Justice Smith refused to do so. While the consultations had not produced agreement, he noted they "have been beneficial in identifying KI's concerns and fears, and in exchanging information." Platinex had been ready to sign a draft memorandum of understanding that identified and mitigated the adverse effects of Platinex' activities on KI's treaty rights.

 

This, Justice Smith concluded, was a "reasonable and responsible beginning of accommodating KI's interest and, at this point in time, is sufficient to discharge the Crown's duty to consult."

 

The balance of convenience had also shifted in favour of Platinex because the passage of time had made it apparent the company would go out of business if it could not proceed expeditiously.

 

The dissolution of the injunction, however, did not mean that Platinex now had carte blanche.

 

"Development should proceed slowly, with Ontario, Platinex and KI fully engaged in the consultation process each step of the way, and with each prepared to make accommodations as the need arises," Justice Smith stated.

 

Justice Smith ordered the parties to reach agreement by May 15, failing which the court would craft one with the intention of getting Platinex, now in a precarious financial position, on the property by June 1.

 

"The dissolution of the injunction doesn't change the fact that the judge put meat on the bones of the consultation process by reserving the right to order an agreement," Ms. Kempton says. "And it doesn't change the fact that aboriginal people must be consulted before any exploration begins."

 

As it turned out, it's a good thing that Justice Smith kept his hand in it. By May 15, no agreement had been reached.

 

"I'm anticipating instructions to ask for a hearing soon," says Neal Smitheman of Fasken Martineau Dumoulin, who represents Platinex.

 

Still, Ms.

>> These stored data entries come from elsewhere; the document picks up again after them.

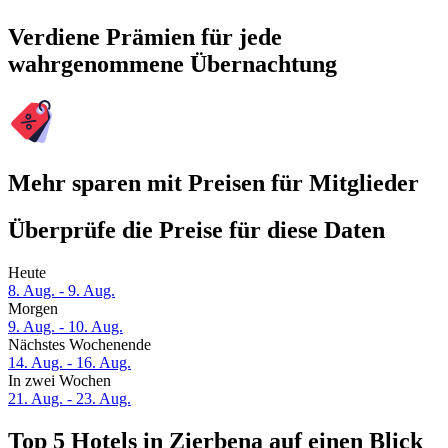
Verdiene Prämien für jede
wahrgenommene Übernachtung
Mehr sparen mit Preisen für Mitglieder
Überprüfe die Preise für diese Daten
Heute
8. Aug. - 9. Aug.
Morgen
9. Aug. - 10. Aug.
Nächstes Wochenende
14. Aug. - 16. Aug.
In zwei Wochen
21. Aug. - 23. Aug.
Top 5 Hotels in Zierbena auf einen Blick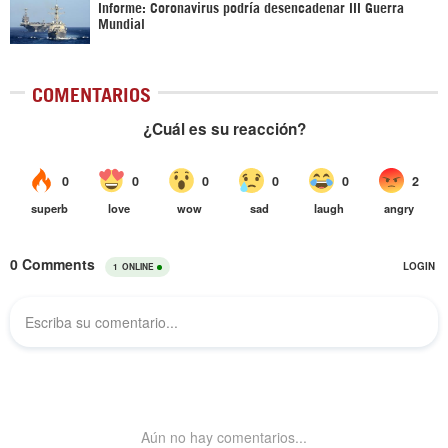
Informe: Coronavirus podría desencadenar III Guerra
Mundial
COMENTARIOS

Morellato maintains that Platinex is an important advance in the duty to consult jurisprudence. "This is the farthest a court has gone in supervising, shepherding and monitoring the consultation process throughout."

 

There's a clear message for the resource sector, she says: "The message is that you better make sure you start working with First Nations from the get go when you have an interest to explore."